The Middle East has a reputation for boasting an elusive mix of opportunities for international designers and manufacturers. It is still a relatively untouched market, and due to the lack of saturation by both regional and international companies the design industry is eager for more quality companies to enter the region. Furthermore, a relatively new market such as the GCC is more open to innovation, is willing to experiment and has the budget to do so than more established markets. This is why the Italian companies we canvassed expressed their interest in being part of this phenomenon of growth.

Cavalli, Ipe Cavalli Group says: "Dubai has now risen to a sort of incredible reference point in the Middle East as a worldwide attraction pole. Italian design, in all its higher expressions, finds in Dubai a more and more fertile ground." Simon Le Fort, export manager, Billiani agrees: "We constantly receive requests and enquiries from the burgeoning, booming growth markets that fringe the Persian Gulf. Dubai is a melting pot that has flavours and influences from each and every continent. Many projects have input from the eyes and brains of multi-national design teams."

Jaoude, Abensal, says that it is this diversity of the regional population that makes the area so exacting of taste: "What can be noticed is definitely a good progress in taste, specifically in Dubai. People have more knowledge about the latest trends and new technologies due to the fact that they travel a lot and visit international exhibitions."

Minotti points out that because 80% of Dubai's inhabitants are expatriots they have a hybrid of experiences and influences: "Doing business in the design world in Dubai means collecting experiences and needs that we have already met and experienced in New York, London, Milan and Moscow."

Claudio Damiani, area manager, Scavolini concludes that: "As one of the fastest developing areas in the world, the Middle East represents an enormous potential in terms of exports. Secondly, preferential business relationships have always existed between Italy and the Middle East, both for socio-cultural and political reasons. Luxury and large-scale spaces are two aspects that you have to consider while thinking of the Dubai market."
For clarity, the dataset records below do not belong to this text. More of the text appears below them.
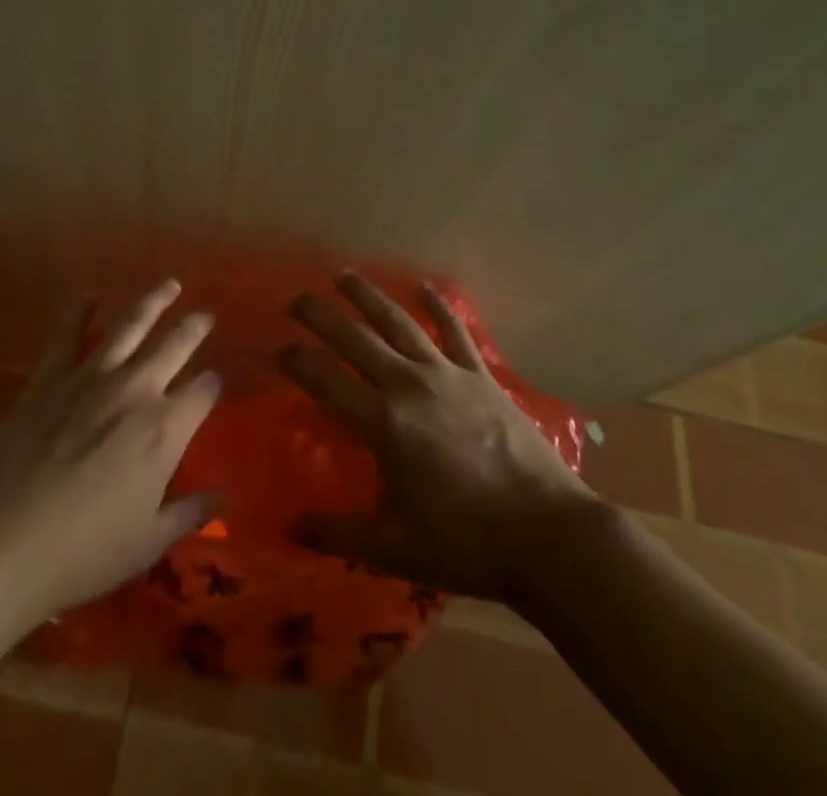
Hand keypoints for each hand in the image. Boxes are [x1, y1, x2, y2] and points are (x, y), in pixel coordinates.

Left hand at [0, 280, 220, 624]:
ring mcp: (90, 378)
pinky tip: (88, 297)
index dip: (213, 384)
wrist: (1, 540)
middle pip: (173, 347)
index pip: (202, 393)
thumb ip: (189, 514)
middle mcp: (135, 391)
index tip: (216, 381)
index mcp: (165, 430)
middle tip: (205, 316)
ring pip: (129, 326)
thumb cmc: (82, 552)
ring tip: (169, 286)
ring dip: (152, 302)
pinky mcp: (49, 377)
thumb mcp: (147, 544)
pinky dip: (79, 312)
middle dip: (194, 329)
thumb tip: (226, 497)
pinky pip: (67, 335)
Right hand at [277, 273, 597, 601]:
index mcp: (383, 424)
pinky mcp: (480, 375)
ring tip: (344, 276)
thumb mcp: (394, 549)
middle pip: (355, 337)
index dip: (296, 361)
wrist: (548, 534)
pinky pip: (455, 331)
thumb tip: (288, 527)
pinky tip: (426, 288)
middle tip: (297, 301)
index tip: (278, 351)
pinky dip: (439, 306)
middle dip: (320, 315)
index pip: (325, 380)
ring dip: (368, 297)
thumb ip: (338, 533)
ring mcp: (447, 374)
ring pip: (399, 322)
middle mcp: (408, 385)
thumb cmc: (467, 543)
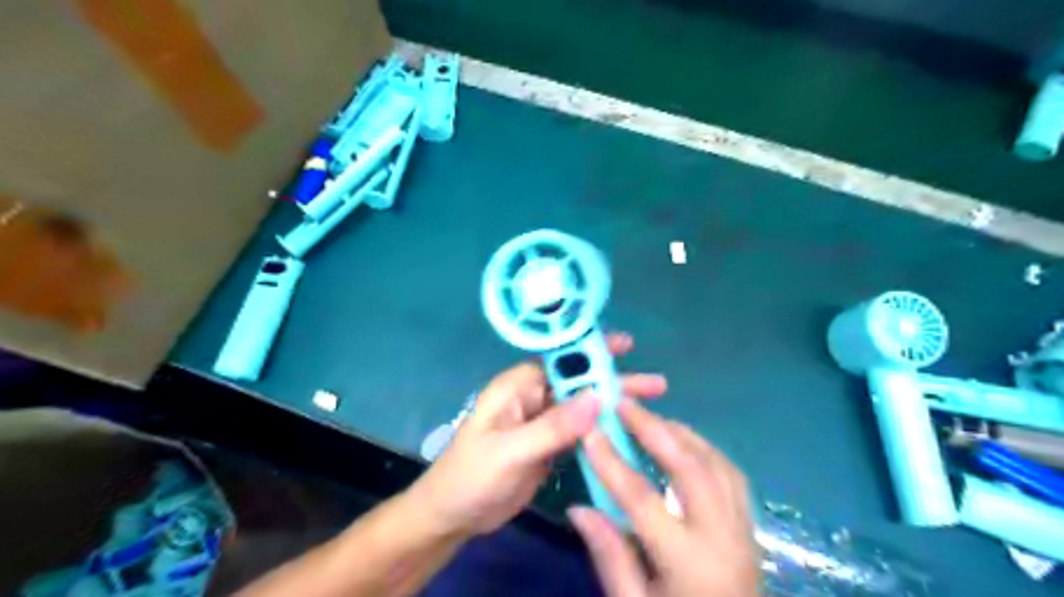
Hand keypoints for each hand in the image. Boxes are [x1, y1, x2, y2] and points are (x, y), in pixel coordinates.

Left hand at [407, 333, 663, 538]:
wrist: (454, 515)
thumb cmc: (472, 476)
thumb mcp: (510, 451)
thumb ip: (552, 427)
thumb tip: (597, 398)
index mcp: (518, 386)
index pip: (560, 360)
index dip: (591, 351)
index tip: (626, 347)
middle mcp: (533, 397)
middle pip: (579, 383)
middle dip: (614, 382)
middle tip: (656, 386)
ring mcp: (542, 422)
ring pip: (583, 408)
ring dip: (613, 408)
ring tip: (652, 409)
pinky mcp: (549, 445)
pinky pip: (580, 432)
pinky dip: (602, 432)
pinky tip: (627, 435)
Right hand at [574, 400, 755, 596]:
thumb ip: (610, 556)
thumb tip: (578, 508)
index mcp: (689, 563)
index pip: (642, 498)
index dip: (611, 461)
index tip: (588, 431)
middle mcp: (722, 536)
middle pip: (690, 466)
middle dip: (654, 429)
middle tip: (624, 405)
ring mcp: (743, 528)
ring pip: (715, 462)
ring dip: (681, 433)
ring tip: (649, 419)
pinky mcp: (750, 526)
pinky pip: (729, 473)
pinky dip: (703, 450)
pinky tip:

The timing seems to be right for Italy to export and for the UAE to import, the only other issue that needs resolving is posed by Bhambhani from La Murrina: "The Middle Eastern market is becoming more accustomed to accepting quality and innovation. However the most important point is not only the taste, but the education of the people in the research of quality and the refusal of copies." And if this happens and quality and originality are always demanded, then this will continue to be a very fruitful relationship.